Finding a rental that will take section 8 vouchers… it’s not easy.
First….Let me answer some questions: YES, I work with rentals. But, do I work with tenants with Section 8 Vouchers? Not usually. To be honest I don’t think it’s in the tenant’s best interest, but I do have some advice….
First: SECTION 8 LIST
Tommy Smith, a housing finance expert, professes that most housing offices maintain a list of landlords that have agreed to rent to people with vouchers. Ask for that list and call those landlords.
Second: RENTAL COMMUNITIES
Rental communities have a larger number of available homes and therefore, their policies are more flexible compared to private landlords. They often accept households with vouchers. In fact, any community with an “affordable housing” component likely has the requirement to permit persons with vouchers. These communities usually have much lower deposits than a private landlord (something Section 8 does not pay). And, if the tenant happens to also have some credit blemishes, that criteria is often more forgiving as well. Sometimes, the tenant may not find a “match”. Very often it is because of the rental rate and/or that rental communities have mostly smaller units – no larger than a 3 bedroom typically and sometimes not larger than a 2 bedroom.

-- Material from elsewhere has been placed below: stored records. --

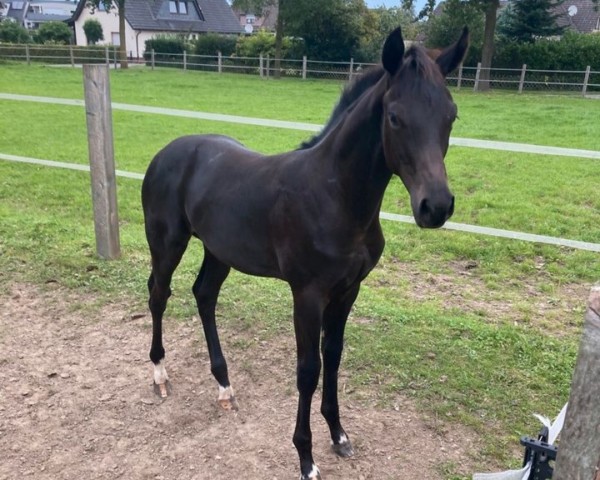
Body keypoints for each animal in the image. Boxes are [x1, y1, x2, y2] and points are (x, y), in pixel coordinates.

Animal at [142, 25, 468, 480]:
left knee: (204, 295)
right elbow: (308, 370)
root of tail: (165, 153)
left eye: (450, 115)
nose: (435, 207)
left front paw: (339, 435)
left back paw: (224, 385)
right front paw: (306, 457)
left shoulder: (348, 290)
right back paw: (159, 374)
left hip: (219, 251)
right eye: (395, 116)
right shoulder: (307, 293)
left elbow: (333, 356)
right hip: (167, 242)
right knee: (159, 294)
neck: (334, 196)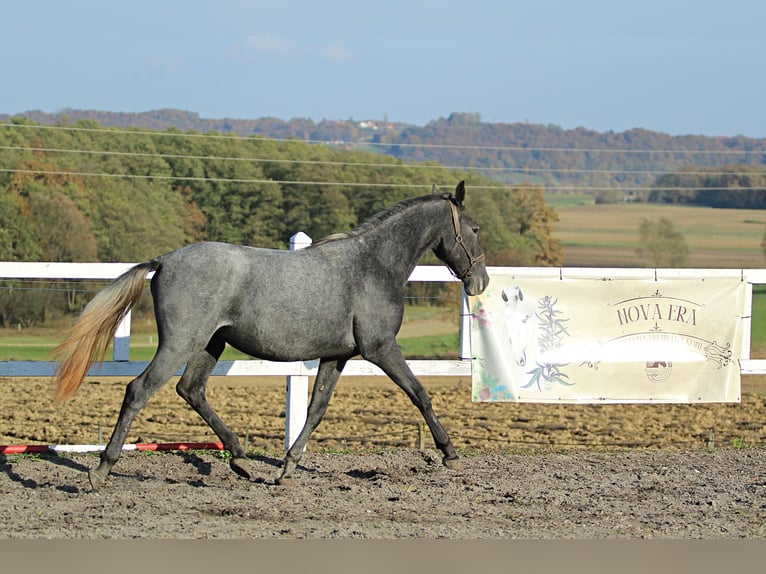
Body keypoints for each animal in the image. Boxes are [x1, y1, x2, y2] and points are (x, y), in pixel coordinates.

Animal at [54, 183, 488, 490]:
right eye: (475, 228)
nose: (480, 282)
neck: (373, 265)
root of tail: (164, 261)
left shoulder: (337, 355)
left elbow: (316, 409)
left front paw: (288, 468)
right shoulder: (379, 348)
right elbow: (419, 393)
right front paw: (450, 452)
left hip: (210, 344)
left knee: (191, 390)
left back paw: (241, 459)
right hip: (181, 342)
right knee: (139, 390)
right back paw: (101, 470)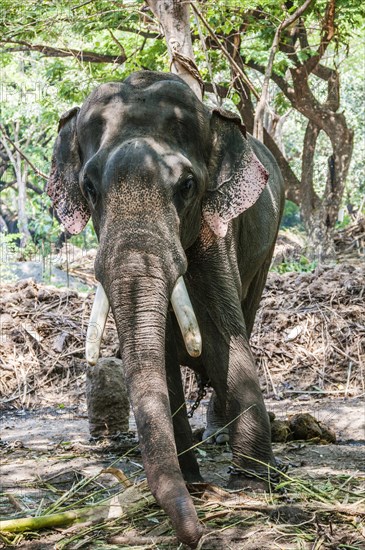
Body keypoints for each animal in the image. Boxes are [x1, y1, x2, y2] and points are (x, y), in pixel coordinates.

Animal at [46, 71, 284, 548]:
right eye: (89, 188)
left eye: (187, 186)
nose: (200, 536)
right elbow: (164, 361)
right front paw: (194, 484)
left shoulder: (216, 235)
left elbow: (223, 341)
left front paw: (252, 486)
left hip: (267, 244)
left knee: (247, 315)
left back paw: (219, 437)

Next Stop: PERSONAL SPHERE
It’s true, there are people out there that simply don’t want someone with a voucher. Overcoming that stigma is easiest if you have a personal connection. Talk to people at your office, your church, your clubs… maybe they have a rental or know of someone and can connect you personally.
Fourth: PRIVATE ADS
Before going to a REALTOR, I would look on Craigs List (watch for scams), and read local papers and bulletin boards. The reason is because hopefully you’ll have less competition…. hopefully these landlords won’t have 2 or 3 or more applicants to choose from. When there are less choices, your application looks more attractive to them (this is true no matter who you are).
Fifth: LISTING AGENTS
You might want to comb the internet – sites like REALTOR.com or in our area HomesDataBase.com will have MLS listings from REALTORS – you can call each one individually and ask if the owner will accept a voucher. There’s nothing convenient about this process, but honestly, you’ll probably be more diligent about doing this than most Tenant Agents will… and so you’ll do a better job. Plus, the listing agent makes a few more bucks when they rent the place directly, so they are most likely to encourage the landlord to consider your application seriously.
Last Resort: HIRE A TENANT’S AGENT
Why should this be a last resort. Here is the primary reason… Once you sign a Tenant Agency Agreement, you are promising to pay the agent when you find a place. So what if you hire that person, and agree that they will be paid, say, $500 for their help… and then your friend calls and says his brother’s place just opened up and they’d be glad to have you rent that house? Now, either the brother has to pay the agent or you do – from your pocket. What if you decide to settle for that apartment? If they don’t pay tenants agents, you have to.